> [How to complete this task]: What is the number of lines in these entries that include "down"? Write that number and no other text.

> [Records for the task]:
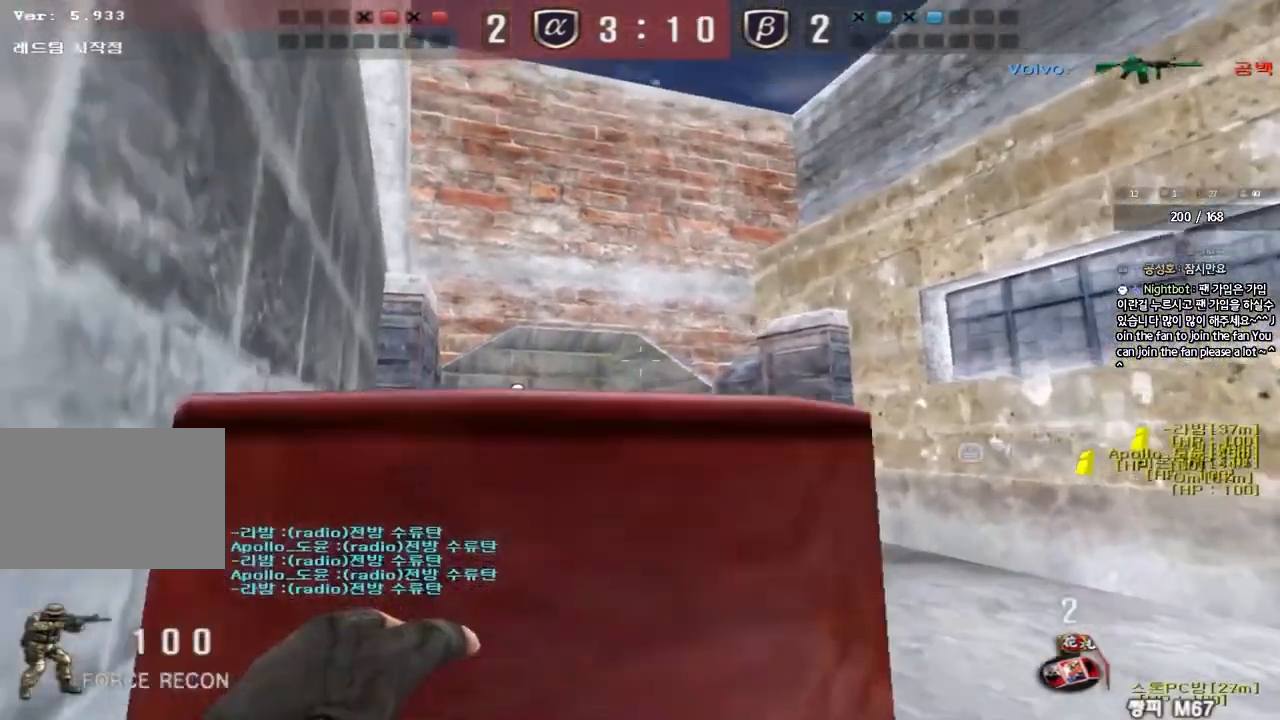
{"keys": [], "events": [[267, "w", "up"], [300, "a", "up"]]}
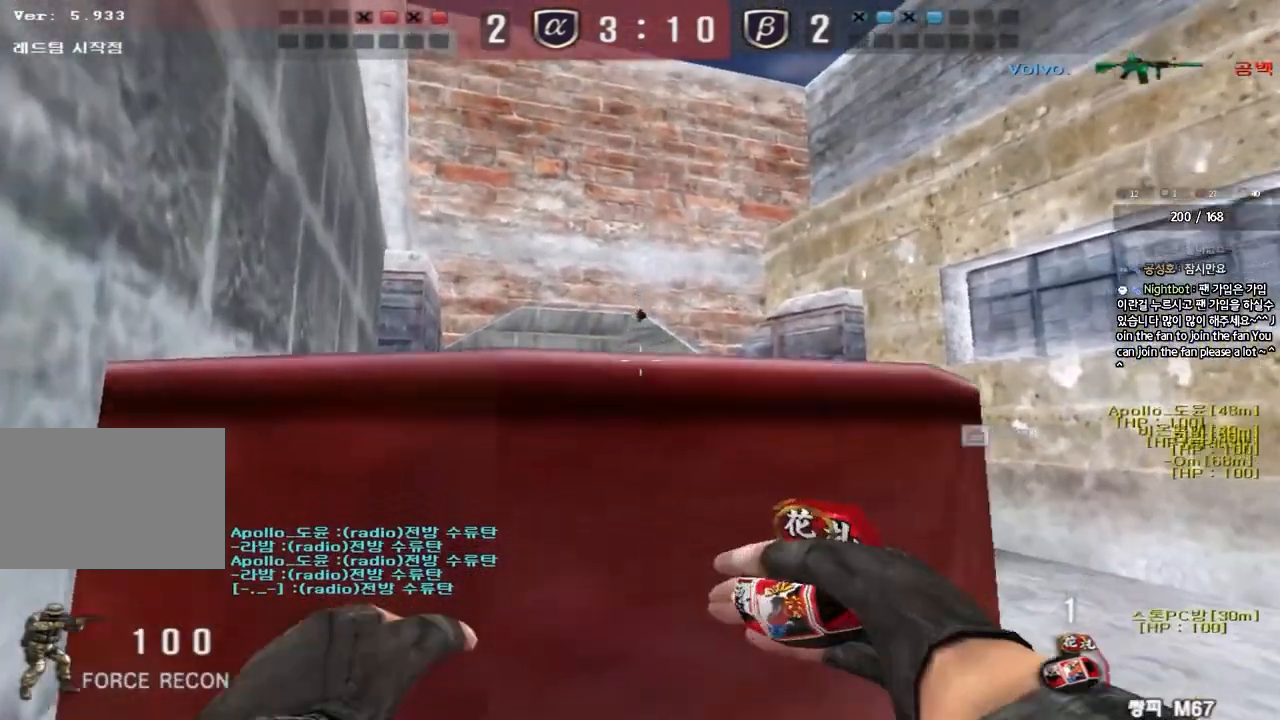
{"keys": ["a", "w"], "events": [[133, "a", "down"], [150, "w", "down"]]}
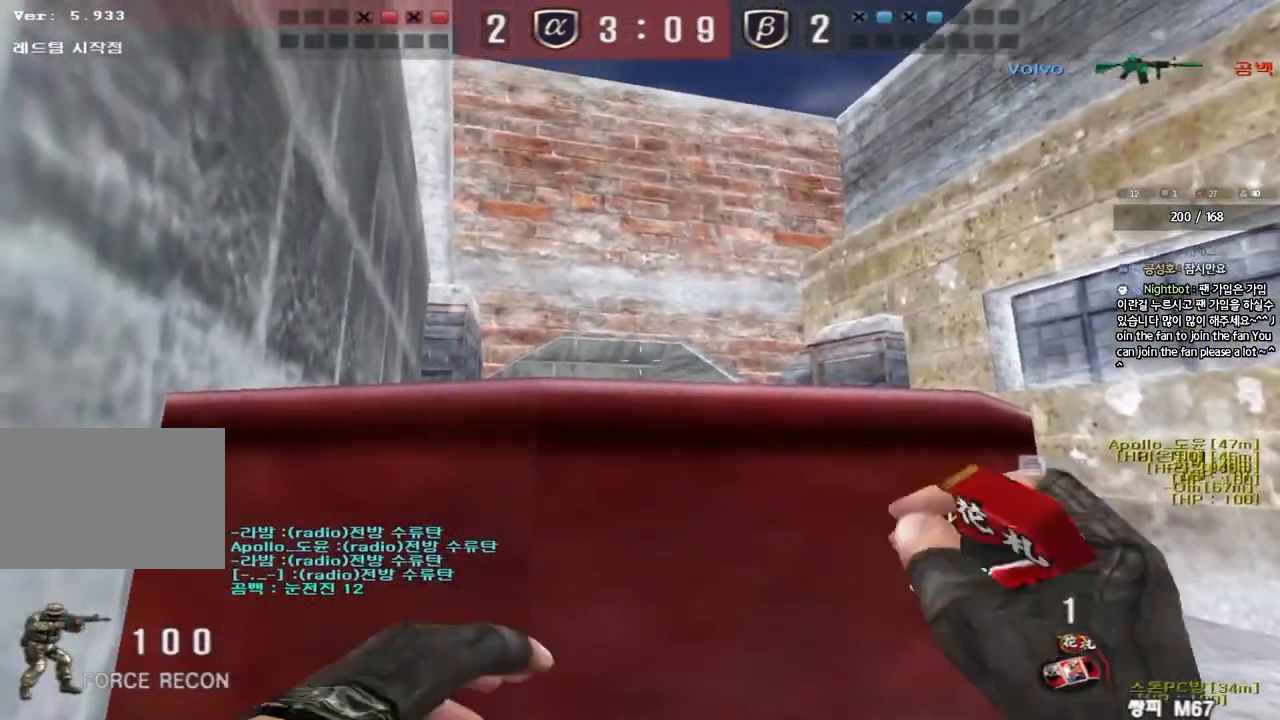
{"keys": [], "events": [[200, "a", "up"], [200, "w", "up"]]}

---

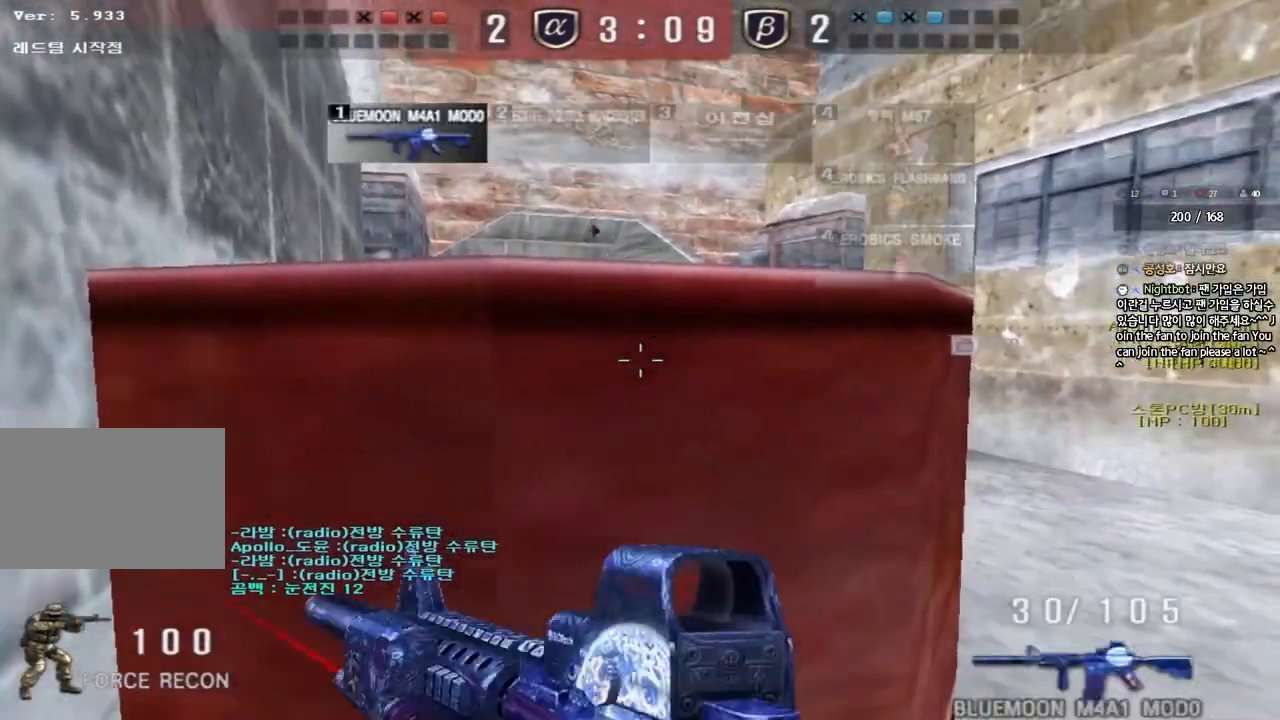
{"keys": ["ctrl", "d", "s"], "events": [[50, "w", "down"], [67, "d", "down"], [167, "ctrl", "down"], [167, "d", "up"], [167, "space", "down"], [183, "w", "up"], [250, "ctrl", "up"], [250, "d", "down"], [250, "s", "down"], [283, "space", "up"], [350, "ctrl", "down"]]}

> [Response area]: 2